**Required task**.
Copy out verbatim every line of the items below, from the very first line down to and including the line that contains "common name: Flat horned coreid".

━━━

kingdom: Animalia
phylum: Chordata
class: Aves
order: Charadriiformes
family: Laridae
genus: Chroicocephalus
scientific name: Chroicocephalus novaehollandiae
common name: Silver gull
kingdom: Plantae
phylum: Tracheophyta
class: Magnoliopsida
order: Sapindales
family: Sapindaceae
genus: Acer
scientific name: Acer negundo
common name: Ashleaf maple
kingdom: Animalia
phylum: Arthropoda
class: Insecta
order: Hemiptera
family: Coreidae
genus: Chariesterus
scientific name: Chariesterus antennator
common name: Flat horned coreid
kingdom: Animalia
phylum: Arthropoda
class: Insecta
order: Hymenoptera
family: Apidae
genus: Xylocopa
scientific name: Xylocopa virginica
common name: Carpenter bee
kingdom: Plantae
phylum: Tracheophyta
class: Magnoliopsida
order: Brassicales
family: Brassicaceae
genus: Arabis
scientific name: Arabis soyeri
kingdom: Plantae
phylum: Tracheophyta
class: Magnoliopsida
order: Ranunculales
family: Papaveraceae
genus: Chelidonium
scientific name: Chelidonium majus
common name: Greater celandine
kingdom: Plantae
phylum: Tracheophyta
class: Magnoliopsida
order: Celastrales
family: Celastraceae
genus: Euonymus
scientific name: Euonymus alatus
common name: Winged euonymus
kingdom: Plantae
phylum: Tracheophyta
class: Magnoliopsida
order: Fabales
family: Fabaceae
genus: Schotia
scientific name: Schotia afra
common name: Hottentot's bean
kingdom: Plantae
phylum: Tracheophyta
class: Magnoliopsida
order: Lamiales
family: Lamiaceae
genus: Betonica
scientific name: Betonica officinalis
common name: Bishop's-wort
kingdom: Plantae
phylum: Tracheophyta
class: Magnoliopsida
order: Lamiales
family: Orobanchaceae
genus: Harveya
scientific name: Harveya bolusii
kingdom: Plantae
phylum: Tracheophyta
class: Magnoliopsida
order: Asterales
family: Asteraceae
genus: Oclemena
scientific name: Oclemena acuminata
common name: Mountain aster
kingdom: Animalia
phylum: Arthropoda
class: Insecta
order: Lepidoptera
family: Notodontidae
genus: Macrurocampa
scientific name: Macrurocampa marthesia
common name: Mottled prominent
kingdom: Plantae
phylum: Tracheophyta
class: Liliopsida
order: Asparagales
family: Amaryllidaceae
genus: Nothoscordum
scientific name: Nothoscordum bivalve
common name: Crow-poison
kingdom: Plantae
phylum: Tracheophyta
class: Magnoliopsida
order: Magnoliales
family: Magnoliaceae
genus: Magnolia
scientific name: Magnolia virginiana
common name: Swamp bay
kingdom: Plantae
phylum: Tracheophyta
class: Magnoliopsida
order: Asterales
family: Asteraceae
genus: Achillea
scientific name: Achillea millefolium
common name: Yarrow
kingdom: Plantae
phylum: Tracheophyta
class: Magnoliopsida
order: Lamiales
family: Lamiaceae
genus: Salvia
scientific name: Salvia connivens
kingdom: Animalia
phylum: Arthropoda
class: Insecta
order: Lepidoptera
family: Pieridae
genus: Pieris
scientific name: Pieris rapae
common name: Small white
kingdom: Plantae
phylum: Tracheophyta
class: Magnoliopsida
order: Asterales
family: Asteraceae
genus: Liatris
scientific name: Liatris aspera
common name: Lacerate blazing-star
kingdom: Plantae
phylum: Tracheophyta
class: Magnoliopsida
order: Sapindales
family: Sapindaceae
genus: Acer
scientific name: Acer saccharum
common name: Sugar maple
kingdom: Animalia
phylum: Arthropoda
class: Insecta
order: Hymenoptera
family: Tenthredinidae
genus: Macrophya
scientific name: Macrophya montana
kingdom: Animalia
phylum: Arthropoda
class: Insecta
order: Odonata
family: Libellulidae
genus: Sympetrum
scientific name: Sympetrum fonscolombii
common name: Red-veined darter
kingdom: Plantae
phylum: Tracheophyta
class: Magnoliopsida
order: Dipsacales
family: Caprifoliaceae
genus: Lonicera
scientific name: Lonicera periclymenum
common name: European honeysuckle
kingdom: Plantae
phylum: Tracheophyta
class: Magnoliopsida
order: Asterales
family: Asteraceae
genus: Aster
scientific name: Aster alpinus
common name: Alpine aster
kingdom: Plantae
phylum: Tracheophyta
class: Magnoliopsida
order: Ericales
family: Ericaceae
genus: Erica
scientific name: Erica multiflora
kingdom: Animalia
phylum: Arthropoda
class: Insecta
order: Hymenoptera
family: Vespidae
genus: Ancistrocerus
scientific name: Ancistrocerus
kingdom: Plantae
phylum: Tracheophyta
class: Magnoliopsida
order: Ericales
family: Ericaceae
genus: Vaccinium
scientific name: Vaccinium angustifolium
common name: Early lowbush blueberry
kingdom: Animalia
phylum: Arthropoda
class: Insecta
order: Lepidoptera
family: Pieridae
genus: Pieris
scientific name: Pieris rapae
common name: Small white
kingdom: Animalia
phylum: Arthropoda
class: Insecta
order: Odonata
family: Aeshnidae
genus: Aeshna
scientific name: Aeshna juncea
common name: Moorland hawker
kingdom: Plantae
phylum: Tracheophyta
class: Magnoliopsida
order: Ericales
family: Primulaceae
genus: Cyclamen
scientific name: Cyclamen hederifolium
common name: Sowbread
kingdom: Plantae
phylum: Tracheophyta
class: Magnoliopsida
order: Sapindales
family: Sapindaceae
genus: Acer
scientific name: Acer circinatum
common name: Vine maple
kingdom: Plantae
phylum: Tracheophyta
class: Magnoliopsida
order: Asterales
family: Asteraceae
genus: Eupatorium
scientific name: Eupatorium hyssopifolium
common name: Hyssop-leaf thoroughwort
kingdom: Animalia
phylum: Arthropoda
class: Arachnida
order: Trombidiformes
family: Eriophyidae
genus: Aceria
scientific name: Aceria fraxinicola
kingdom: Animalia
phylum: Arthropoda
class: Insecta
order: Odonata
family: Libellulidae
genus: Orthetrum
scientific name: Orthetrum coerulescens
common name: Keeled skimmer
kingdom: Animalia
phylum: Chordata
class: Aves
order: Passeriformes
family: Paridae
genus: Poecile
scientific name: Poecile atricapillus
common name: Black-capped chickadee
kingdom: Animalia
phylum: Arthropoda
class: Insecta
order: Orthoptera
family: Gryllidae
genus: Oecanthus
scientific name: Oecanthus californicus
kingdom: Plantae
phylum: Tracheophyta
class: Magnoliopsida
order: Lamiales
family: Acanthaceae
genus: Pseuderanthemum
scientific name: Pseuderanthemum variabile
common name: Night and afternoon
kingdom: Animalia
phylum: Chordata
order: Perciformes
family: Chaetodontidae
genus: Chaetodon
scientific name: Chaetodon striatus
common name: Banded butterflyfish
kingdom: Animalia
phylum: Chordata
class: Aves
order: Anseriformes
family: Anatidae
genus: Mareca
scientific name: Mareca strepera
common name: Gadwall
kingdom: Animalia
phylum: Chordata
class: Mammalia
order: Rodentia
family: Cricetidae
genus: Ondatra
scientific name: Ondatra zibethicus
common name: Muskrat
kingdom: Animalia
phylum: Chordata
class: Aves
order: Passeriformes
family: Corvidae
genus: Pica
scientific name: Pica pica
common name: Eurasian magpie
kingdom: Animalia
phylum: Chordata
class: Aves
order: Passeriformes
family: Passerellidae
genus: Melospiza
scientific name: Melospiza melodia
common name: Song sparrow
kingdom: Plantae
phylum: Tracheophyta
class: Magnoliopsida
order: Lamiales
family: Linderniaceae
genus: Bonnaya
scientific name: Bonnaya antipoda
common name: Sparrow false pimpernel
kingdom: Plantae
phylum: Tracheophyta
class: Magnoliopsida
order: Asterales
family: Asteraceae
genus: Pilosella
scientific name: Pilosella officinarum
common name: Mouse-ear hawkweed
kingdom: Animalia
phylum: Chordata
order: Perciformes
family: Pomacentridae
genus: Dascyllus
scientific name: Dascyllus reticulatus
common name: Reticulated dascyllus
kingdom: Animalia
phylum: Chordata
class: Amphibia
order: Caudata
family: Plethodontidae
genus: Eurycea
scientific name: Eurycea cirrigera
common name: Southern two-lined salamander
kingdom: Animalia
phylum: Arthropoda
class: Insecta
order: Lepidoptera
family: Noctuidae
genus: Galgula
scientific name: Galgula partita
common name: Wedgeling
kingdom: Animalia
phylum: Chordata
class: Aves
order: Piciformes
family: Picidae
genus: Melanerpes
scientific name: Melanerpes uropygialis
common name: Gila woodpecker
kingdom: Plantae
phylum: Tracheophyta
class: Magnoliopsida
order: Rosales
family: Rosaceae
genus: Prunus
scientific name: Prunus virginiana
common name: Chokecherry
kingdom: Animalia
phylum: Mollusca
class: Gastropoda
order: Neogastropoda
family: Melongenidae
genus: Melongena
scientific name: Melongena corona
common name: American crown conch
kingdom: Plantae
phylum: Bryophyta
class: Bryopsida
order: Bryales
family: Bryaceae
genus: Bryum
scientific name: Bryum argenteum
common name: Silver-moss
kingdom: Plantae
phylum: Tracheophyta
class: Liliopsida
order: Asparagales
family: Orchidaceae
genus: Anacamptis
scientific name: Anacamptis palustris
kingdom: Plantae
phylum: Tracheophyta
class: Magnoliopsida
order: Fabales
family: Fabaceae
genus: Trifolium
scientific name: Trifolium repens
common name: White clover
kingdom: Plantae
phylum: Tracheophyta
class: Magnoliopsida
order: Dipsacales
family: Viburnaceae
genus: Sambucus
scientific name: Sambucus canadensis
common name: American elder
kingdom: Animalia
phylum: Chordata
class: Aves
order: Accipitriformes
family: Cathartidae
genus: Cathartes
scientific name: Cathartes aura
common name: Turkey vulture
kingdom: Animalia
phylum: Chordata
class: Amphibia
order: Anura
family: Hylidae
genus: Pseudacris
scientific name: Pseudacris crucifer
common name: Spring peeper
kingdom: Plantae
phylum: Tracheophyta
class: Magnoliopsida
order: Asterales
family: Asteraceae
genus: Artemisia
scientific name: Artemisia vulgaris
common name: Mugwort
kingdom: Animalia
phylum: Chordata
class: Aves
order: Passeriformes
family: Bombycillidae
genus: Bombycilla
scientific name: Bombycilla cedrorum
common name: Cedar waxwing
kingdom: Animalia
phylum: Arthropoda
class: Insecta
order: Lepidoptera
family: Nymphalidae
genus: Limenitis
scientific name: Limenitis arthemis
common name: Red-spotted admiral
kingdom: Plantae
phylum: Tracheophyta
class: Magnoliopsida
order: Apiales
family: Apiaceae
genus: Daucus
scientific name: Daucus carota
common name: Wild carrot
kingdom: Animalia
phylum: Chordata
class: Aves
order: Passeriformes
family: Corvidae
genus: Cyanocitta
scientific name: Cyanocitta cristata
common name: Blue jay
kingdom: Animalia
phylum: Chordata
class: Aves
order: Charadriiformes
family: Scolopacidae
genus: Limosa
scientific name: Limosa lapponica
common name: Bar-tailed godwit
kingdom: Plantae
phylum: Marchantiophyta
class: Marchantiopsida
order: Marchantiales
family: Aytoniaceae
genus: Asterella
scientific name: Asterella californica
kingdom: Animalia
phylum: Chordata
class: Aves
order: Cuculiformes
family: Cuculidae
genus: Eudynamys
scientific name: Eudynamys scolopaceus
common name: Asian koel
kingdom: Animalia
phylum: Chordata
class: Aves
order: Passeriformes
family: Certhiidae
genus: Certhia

━━━

**Problem solution**.
kingdom: Animalia
phylum: Chordata
class: Aves
order: Charadriiformes
family: Laridae
genus: Chroicocephalus
scientific name: Chroicocephalus novaehollandiae
common name: Silver gull
kingdom: Plantae
phylum: Tracheophyta
class: Magnoliopsida
order: Sapindales
family: Sapindaceae
genus: Acer
scientific name: Acer negundo
common name: Ashleaf maple
kingdom: Animalia
phylum: Arthropoda
class: Insecta
order: Hemiptera
family: Coreidae
genus: Chariesterus
scientific name: Chariesterus antennator
common name: Flat horned coreid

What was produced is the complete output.